What you need to do:
Reproduce the data below word for word, everything from its first line down to the line containing "crop: top 11.05%, bottom 13.913%", both ends included, and nothing beyond that.
═════ Source material ═════
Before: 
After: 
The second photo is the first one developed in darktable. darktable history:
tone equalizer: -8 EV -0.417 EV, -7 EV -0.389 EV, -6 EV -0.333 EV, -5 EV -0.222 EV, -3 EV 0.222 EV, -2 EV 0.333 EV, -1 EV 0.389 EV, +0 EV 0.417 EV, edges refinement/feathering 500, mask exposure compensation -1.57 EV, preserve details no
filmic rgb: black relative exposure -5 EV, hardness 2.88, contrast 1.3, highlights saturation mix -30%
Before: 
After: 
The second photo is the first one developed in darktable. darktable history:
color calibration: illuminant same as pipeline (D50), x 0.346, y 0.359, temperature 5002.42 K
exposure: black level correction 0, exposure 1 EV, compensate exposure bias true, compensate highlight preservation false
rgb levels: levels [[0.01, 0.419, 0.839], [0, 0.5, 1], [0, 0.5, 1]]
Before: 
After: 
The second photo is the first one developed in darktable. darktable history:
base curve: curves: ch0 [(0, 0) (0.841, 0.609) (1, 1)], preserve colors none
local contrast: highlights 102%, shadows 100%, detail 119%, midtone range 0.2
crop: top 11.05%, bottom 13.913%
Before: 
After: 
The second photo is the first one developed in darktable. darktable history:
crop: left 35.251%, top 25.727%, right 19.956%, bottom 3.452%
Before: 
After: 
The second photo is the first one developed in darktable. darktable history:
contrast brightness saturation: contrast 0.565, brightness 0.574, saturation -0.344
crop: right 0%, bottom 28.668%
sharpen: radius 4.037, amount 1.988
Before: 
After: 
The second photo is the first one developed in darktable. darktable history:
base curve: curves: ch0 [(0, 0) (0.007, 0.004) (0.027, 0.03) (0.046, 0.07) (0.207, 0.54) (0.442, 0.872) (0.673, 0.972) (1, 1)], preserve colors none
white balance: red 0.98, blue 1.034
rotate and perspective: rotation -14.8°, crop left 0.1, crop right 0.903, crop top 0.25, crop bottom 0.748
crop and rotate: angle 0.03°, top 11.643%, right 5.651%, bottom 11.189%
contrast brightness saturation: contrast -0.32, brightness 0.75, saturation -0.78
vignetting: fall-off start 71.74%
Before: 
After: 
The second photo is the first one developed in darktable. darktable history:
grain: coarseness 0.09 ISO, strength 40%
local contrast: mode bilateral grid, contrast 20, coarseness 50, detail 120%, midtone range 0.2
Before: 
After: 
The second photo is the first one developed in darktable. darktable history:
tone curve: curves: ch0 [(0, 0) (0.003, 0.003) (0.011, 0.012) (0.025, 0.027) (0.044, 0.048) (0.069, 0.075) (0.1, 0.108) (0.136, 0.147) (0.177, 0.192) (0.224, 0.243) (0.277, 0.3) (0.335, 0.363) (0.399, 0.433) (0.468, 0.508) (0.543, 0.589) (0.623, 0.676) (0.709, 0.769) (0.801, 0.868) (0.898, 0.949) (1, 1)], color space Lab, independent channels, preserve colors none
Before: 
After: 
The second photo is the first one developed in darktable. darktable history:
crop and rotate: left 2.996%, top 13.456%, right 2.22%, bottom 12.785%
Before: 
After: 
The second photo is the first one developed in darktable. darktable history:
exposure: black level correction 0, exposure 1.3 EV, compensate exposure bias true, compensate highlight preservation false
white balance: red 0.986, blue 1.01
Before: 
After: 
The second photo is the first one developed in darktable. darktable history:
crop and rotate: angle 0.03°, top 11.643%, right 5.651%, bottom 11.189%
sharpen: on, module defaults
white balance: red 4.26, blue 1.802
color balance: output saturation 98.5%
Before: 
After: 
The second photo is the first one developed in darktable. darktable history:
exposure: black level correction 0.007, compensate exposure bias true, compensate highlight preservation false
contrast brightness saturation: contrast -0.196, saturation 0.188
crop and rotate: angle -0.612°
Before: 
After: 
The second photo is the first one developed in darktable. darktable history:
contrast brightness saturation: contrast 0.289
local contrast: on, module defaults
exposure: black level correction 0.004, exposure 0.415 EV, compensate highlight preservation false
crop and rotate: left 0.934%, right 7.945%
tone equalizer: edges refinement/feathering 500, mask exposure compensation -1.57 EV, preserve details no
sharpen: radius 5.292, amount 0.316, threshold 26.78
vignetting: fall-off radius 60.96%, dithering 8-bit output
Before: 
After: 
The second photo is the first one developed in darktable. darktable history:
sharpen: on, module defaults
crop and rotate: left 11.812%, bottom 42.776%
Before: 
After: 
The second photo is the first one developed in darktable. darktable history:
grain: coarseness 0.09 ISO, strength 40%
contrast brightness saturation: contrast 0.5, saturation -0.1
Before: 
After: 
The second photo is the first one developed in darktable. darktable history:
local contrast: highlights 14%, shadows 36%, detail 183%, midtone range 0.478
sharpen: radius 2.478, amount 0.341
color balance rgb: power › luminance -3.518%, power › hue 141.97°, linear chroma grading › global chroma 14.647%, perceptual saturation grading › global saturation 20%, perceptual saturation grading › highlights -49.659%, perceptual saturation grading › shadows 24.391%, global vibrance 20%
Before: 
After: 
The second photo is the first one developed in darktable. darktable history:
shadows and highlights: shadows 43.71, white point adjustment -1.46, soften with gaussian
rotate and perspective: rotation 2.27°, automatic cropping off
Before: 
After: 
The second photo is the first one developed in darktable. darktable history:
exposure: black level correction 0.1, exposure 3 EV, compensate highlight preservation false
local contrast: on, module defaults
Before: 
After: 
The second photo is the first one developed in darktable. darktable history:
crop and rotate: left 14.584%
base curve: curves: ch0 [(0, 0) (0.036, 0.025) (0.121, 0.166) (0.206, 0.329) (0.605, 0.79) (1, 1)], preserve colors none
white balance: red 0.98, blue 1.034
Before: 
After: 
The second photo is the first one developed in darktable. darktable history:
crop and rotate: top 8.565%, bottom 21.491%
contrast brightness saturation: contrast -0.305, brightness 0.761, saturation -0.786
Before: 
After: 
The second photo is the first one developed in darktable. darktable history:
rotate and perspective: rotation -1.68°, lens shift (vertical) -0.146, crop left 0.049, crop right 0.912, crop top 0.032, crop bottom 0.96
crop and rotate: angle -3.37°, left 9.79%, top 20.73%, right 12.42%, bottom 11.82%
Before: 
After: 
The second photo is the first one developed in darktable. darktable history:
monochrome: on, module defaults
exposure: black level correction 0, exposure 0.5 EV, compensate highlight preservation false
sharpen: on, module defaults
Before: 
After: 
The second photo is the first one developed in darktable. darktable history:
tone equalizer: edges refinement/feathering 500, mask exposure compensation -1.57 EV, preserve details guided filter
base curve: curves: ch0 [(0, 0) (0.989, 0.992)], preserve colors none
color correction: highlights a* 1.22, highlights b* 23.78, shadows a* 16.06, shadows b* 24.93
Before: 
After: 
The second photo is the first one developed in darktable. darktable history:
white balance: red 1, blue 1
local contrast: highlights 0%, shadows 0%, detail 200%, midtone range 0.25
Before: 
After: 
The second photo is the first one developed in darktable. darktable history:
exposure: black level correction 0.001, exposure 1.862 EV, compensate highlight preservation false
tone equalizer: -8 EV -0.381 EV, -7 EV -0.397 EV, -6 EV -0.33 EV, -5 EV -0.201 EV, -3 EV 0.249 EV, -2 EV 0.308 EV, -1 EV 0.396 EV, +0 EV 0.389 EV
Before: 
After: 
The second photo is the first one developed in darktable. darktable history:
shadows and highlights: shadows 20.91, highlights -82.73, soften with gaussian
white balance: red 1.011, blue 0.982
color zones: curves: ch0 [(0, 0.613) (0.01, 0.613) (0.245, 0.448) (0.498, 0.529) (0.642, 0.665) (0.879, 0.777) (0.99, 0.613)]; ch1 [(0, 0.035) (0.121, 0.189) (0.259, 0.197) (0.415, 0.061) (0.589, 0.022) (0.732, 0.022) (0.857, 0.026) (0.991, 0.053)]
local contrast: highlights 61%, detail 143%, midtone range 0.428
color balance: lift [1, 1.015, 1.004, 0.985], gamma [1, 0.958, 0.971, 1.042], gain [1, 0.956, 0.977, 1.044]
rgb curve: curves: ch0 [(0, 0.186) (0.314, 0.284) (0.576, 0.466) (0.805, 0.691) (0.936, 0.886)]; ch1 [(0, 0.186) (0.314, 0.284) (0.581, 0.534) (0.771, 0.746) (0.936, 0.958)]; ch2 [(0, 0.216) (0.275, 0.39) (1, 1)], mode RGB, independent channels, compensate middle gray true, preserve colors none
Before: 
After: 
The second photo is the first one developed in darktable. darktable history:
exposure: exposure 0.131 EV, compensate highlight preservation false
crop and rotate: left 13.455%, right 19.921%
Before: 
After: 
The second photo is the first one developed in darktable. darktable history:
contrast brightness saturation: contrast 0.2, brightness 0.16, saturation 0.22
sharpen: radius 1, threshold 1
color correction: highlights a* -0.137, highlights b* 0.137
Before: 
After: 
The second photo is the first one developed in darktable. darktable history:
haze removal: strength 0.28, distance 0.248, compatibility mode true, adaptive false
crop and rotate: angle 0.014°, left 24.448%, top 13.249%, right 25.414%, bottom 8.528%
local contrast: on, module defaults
═════
Problem solution:
Before: 
After: 
The second photo is the first one developed in darktable. darktable history:
tone equalizer: -8 EV -0.417 EV, -7 EV -0.389 EV, -6 EV -0.333 EV, -5 EV -0.222 EV, -3 EV 0.222 EV, -2 EV 0.333 EV, -1 EV 0.389 EV, +0 EV 0.417 EV, edges refinement/feathering 500, mask exposure compensation -1.57 EV, preserve details no
filmic rgb: black relative exposure -5 EV, hardness 2.88, contrast 1.3, highlights saturation mix -30%
Before: 
After: 
The second photo is the first one developed in darktable. darktable history:
color calibration: illuminant same as pipeline (D50), x 0.346, y 0.359, temperature 5002.42 K
exposure: black level correction 0, exposure 1 EV, compensate exposure bias true, compensate highlight preservation false
rgb levels: levels [[0.01, 0.419, 0.839], [0, 0.5, 1], [0, 0.5, 1]]
Before: 
After: 
The second photo is the first one developed in darktable. darktable history:
base curve: curves: ch0 [(0, 0) (0.841, 0.609) (1, 1)], preserve colors none
local contrast: highlights 102%, shadows 100%, detail 119%, midtone range 0.2
crop: top 11.05%, bottom 13.913%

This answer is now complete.